Even the Silicon Valley entitlement of free bottled water can be on the chopping block when it's time to make cuts.  Expect cutbacks in the breakroom, supply cabinet, and cafeterias, and don't be surprised when your subsidized ride to work gets thrown under the bus.


Not only do these cost money, they take you away from work.  Team building works best when the bulls are running.  Fear works best in a bear market.


Not the lavish executive meal catering, but sandwiches or pizza at mandatory lunch meetings.


Nothing says "Merry Christmas" in a depression like a pot luck sans luck.  December layoffs are practically verboten, anyway, so might as well cut what fat (and oh, what good frosting it was) they can.

Wednesday, February 25, 2009

Pay cuts vs. layoffs

These days, there's a lot of talk about layoffs at big companies (and small companies), but there's a lot less talk about pay cuts, although notably, HP announced that regular employees will see a 5% cut in their income.  It might seem bad, but the effects are probably better than a 5% layoff, and here's why.

The labor market has been flooded for a while, now.  Even during the good times of the mid-2000s, it was an employer's market.  Qualified applicants had to apply for many positions, maybe got a few interviews, but just one job offer.  College students fought over internships to the point where industries took advantage of the scarcity of internships and made the positions unpaid, claiming the experience was pay enough.  When the economy declined, even more people entered the labor market due to layoffs, fewer openings for recent graduates, etc., but not only did the supply of labor go up, the demand went down.  Given typical supply and demand curves, the price of labor should fall, but it hasn't.

Part of this is due to government protection of workers through support of labor union monopolies and rights favoring workers.  During the Great Depression, a change in the Supreme Court, along with pro-labor policies and laws from congress, led to the rise of unions, in part because the plight of workers was more sympathetic than businesses.  The price floor the unions created limited the number of jobs available, despite a demand for labor the market would otherwise price cheaper.

Not only do liberal (as in free) labor policies lessen unemployment, they lessen recessions.  Given the threat of layoffs, people will prepare for the worst case, not the average case; think of it as employment terrorism.  Purchases of items are put off until they're either needed or the labor market is improving.  Pay cuts distribute the risk--a very socialist goal--through very free-market capitalist mechanisms, supply and demand.  Instead of an entire workforce preparing for the worst, a pay cut obligatorily prepares them for the expected, reducing a hoarding/layoff cascade through economy.

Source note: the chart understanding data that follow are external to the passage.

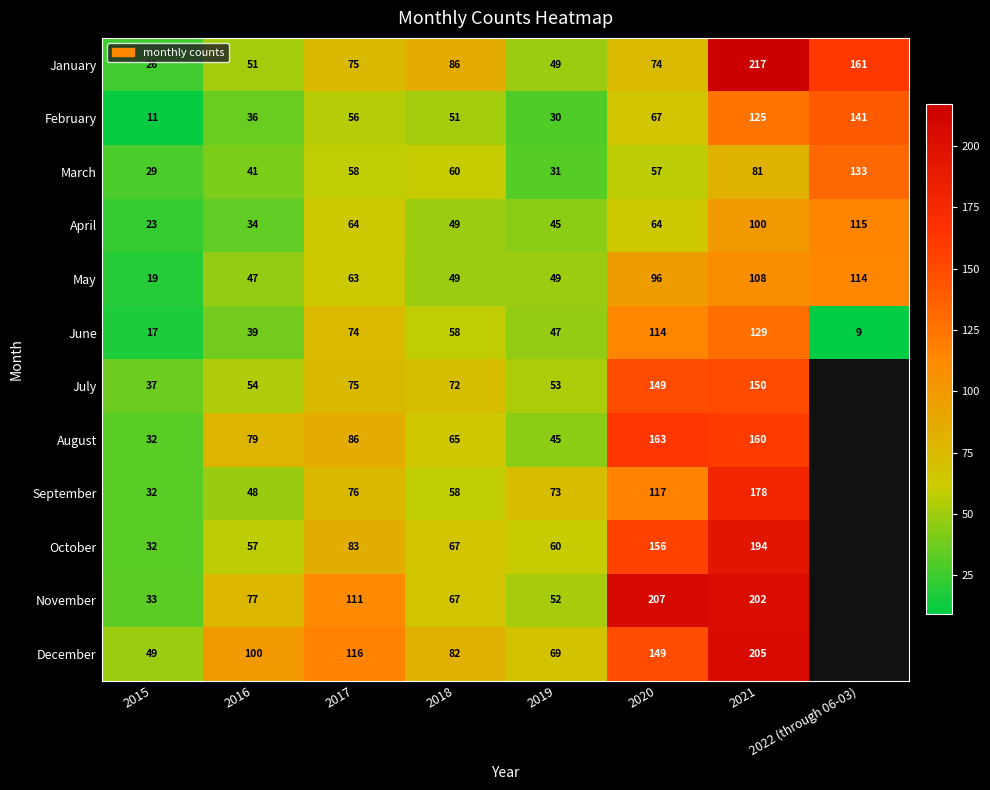

Rank the categories by June value from highest to lowest.

2021, 2020, 2017, 2018, 2019, 2016, 2015, 2022 (through 06-03)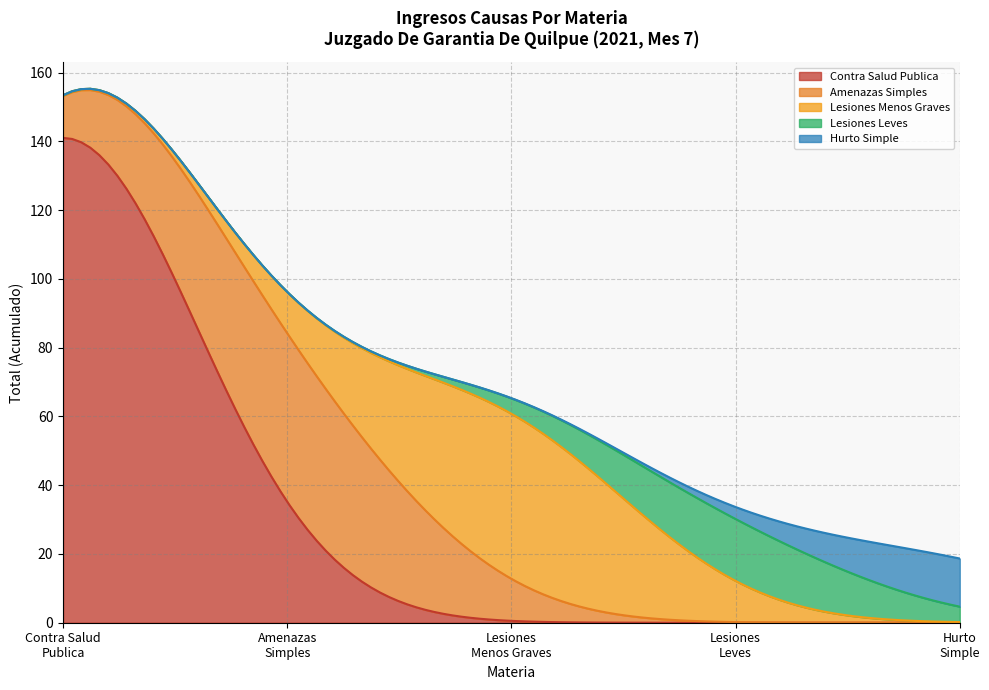

What is the highest value of the Contra Salud Publica series?

141.0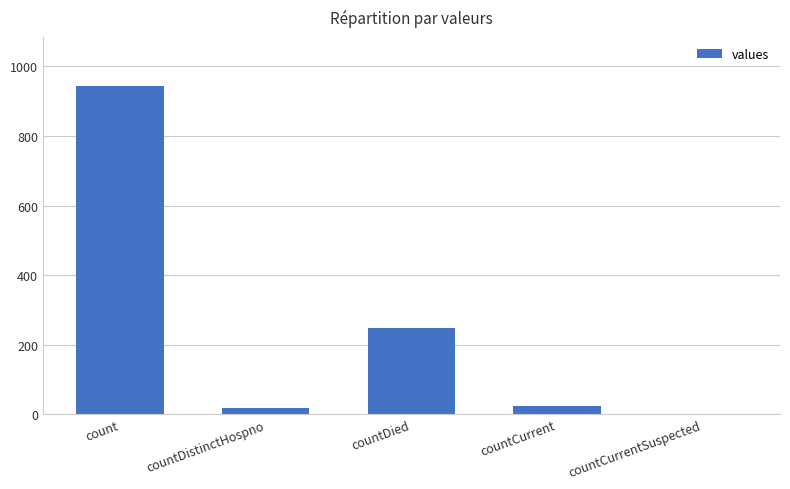

Reading right to left, transcribe all the data shown in this chart.

countCurrentSuspected=0	countCurrent=24	countDied=247	countDistinctHospno=17	count=943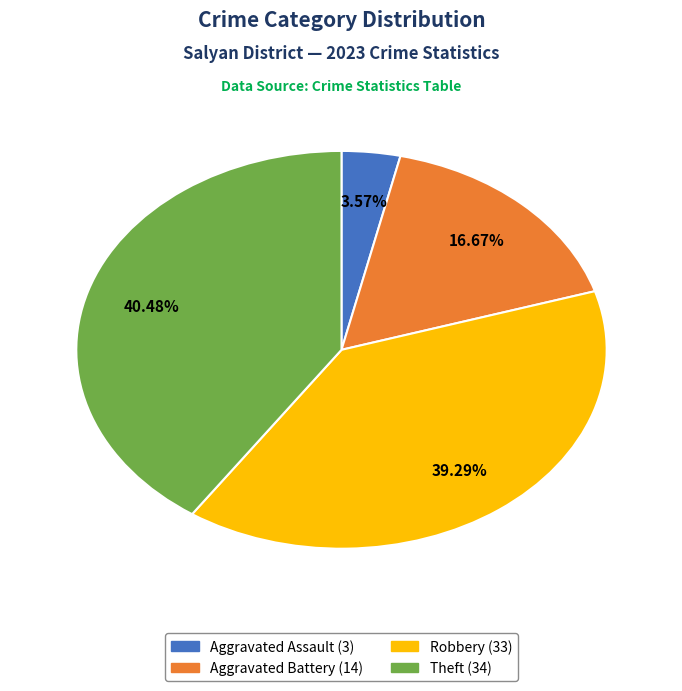

Is there any slice that represents more than half of the pie?

No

This doesn't work for every sector.  The velocity of money decreases in a recession, and any manufacturer needs to cut back to avoid a large, growing inventory.  Still, while more might not be a good option, better might be, and with cheap labor, a recession is a great time for a company with a solid balance sheet to develop next-generation products at a bargain basement price.

Sunday, February 22, 2009

Goodbye Iraq, hello Afghanistan: why Obama can't bring the troops home

In a word: jobs.  President Obama's latest goal of creating or saving 4 million jobs can't stand to lose the jobs created by the Iraq war.  At recent count, there are 144,000 U.S. troops in Iraq and 190,000 independent contractors.   Given that one third of a million people working in Iraq, between reservists, troops in training, troops currently rotated out of Iraq, defense contractors not working abroad, and 44,000 troops in Afghanistan, wars in the Middle East are easily employing 1 million people.

These jobs are essentially off the table.  The administration can't claim to be saving jobs by not eliminating them, itself; the saved and created jobs need to be in the private sector--something it can't directly control--hence the focus on things like clean energy and infrastructure projects.  It's between a rock and a campaign promise.  Essentially, continued spending and shuffling troops is easier than adding 1 million to the already-tall order of 4 million jobs.